Reputation: 405
I'm doing some tests with a std::list of pointers. I'm using remove_if algorithm to eliminate some elements of the list. But I encountered some problems, remove_if is creating memory leaks because it doesn't destroy the pointers (I think).
I found a solution, but I don't know if it is well made, correct or at least acceptable...
Here is the code:
#include <algorithm>
#include <iostream>
#include <list>
using namespace std;
class Object
{
private:
int intData;
public:
Object(int n) : intData(n) { };
int getIntData(void) { return intData; };
void setIntData(int n) { intData = n; };
};
/** Functor */
struct listFunctor
{
bool operator()(Object* obj1, Object* obj2) const
{
return (obj1->getIntData() < obj2->getIntData());
}
};
class removeFunctor
{
private:
int remover;
public:
removeFunctor(int n) : remover(n) { };
bool operator()(Object* obj)
{
bool res = (obj->getIntData() != remover);
if(res)
delete obj;
return res;
}
};
typedef list<Object*> objList;
typedef list<Object*>::iterator objectListIter;
int main(int argc, char** argv)
{
objList objectList;
objectList.push_back(new Object(8));
objectList.push_back(new Object(0));
objectList.push_back(new Object(2));
/** sort elements. */
objectList.sort(listFunctor());
/** print. */
for(objectListIter it = objectList.begin(); it != objectList.end(); ++it)
cout<<*it<<" "<<(*it)->getIntData()<<'\n';
/** remove. */
objectListIter iter = remove_if(objectList.begin(), objectList.end(), removeFunctor(8));
/** print. */
for(objectListIter it = objectList.begin(); it != iter; ++it)
cout<<*it<<" "<<(*it)->getIntData()<<'\n';
/** delete list. */
for(objectListIter it = objectList.begin(); it != iter; ++it)
delete *it;
objectList.clear(); //IS THIS NECESSARY?
return 0;
}
The program first creates the list, sort it an then removes some elements.
Is this code a good and viable solution to this problem?

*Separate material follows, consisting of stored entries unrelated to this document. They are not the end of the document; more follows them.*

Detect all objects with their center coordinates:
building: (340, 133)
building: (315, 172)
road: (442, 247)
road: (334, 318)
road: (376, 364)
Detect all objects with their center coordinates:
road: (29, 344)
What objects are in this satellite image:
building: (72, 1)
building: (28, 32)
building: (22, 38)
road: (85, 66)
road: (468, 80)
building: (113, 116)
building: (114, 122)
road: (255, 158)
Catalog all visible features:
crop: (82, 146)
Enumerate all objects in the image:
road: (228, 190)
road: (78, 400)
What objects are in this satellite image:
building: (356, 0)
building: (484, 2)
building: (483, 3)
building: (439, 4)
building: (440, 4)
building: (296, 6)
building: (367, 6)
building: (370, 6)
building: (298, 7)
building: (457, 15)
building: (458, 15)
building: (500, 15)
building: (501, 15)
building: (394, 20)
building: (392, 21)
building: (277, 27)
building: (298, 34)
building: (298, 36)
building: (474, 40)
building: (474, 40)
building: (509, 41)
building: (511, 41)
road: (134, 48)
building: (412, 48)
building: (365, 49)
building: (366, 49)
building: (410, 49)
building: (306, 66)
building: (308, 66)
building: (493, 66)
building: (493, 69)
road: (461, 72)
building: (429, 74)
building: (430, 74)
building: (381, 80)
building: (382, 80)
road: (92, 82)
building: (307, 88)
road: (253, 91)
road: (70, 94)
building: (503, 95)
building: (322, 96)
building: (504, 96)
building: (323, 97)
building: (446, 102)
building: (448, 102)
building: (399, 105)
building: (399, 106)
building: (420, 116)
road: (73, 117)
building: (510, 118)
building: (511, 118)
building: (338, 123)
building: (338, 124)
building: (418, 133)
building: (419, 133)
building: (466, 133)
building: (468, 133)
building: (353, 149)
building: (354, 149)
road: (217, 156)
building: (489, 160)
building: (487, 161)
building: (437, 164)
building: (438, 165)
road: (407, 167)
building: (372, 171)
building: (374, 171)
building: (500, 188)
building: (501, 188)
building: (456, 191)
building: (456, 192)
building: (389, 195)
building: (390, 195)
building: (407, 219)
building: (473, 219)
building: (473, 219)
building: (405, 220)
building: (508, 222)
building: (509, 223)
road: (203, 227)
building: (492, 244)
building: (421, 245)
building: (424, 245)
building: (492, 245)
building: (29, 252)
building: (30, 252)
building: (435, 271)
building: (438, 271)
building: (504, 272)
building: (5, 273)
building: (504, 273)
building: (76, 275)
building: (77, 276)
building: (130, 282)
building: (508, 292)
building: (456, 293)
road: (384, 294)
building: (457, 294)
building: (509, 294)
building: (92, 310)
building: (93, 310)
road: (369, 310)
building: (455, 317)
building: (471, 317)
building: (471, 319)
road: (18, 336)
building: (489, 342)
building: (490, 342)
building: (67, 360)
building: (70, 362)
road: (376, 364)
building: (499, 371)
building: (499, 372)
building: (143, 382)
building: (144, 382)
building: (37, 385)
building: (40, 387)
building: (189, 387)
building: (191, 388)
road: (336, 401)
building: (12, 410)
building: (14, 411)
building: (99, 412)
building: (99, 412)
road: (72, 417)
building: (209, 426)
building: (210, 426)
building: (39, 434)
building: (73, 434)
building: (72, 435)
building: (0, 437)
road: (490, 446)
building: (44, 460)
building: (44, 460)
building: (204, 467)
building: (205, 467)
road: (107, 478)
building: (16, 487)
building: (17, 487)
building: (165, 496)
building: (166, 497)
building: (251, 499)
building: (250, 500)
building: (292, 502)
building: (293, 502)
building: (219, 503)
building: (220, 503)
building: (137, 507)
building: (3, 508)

Valgrind's default scan doesn't report any problems but I'm doing more tests.
Thanks.
Upvotes: 2
Views: 1967
Reputation: 32398
Removing from a list<Object*>
will only remove the pointers from the list. You should prefer a list<unique_ptr<Object>>
or a list<shared_ptr<Object>>
which will automatically delete the objects pointed to when the smart pointers are removed from the list.